His failures were discouraging, to say the least. The worst of it all was that there did not seem to be any hope that, even given time, he could manage to accomplish the task, unless he took out his knife and deliberately hacked notches in the sides of his prison upon which he could rest his toes.

That would take hours of time; and meanwhile what of Sandy?

"I'll give it another try," he muttered, loth to confess himself beaten, "and then, if I fail to make it, something else must be done, for out of this I'm going to get, by hook or by crook!"

This time he took particular pains in his movements. Inch by inch he kept advancing by that shuffling movement that always pushed his figure away from the ground.

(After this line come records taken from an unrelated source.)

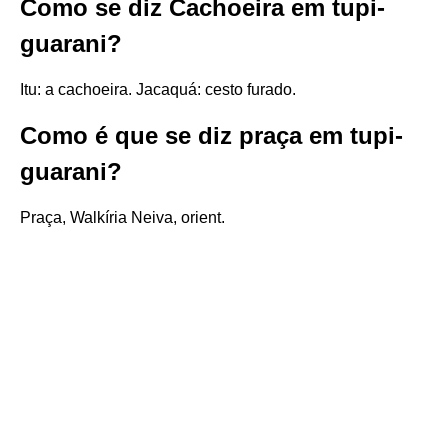
Como se diz Cachoeira em tupi-
guarani?
Itu: a cachoeira. Jacaquá: cesto furado.
Como é que se diz praça em tupi-
guarani?
Praça, Walkíria Neiva, orient.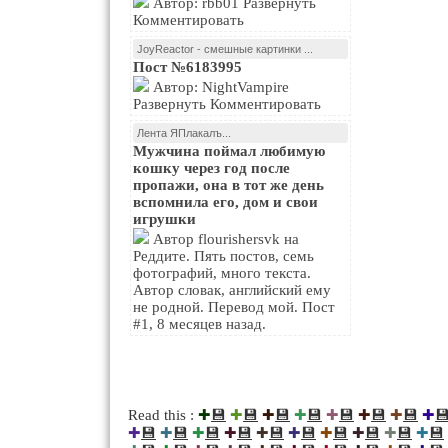
Автор: rbb01 Развернуть
Комментировать
JoyReactor - смешные картинки ...
Пост №6183995
Автор: NightVampire
Развернуть Комментировать
Лента ЯПлакалъ...
Мужчина поймал любимую
кошку через год после
пропажи, она в тот же день
вспомнила его, дом и свои
игрушки
Автор flourishersvk на
Реддите. Пять постов, семь
фотографий, много текста.
Автор словак, английский ему
не родной. Перевод мой. Пост
#1, 8 месяцев назад.
💾
💾
💾
💾
💾
💾
💾

Read this :
✚
✚
✚
✚
✚
✚
✚
✚
💾
💾
💾
💾
💾
💾
💾
💾
💾
💾
✚
✚
✚
✚
✚
✚
✚
✚
✚
✚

Hope even began to find a lodgment in his breast, for the bottom of the aperture seemed now within a foot of his reach, and, once let him get a grip on that, he could count the battle won.

Then again there came a miscalculation, a trifling slip that upset his gravity, and once more poor Bob went plunging down to the bottom, worse off than ever.

He actually grunted and groaned as he sat there, feeling to see if he had received any more damage than a few bruises from this heavy fall.

And, strange to say, his back seemed to trouble him more than any other part of his body.

"Feels as if I had started to roast along my spine," he said, as he found his buckskin tunic exceedingly hot when he laid a hand on it.

Then, all at once, the truth burst upon him.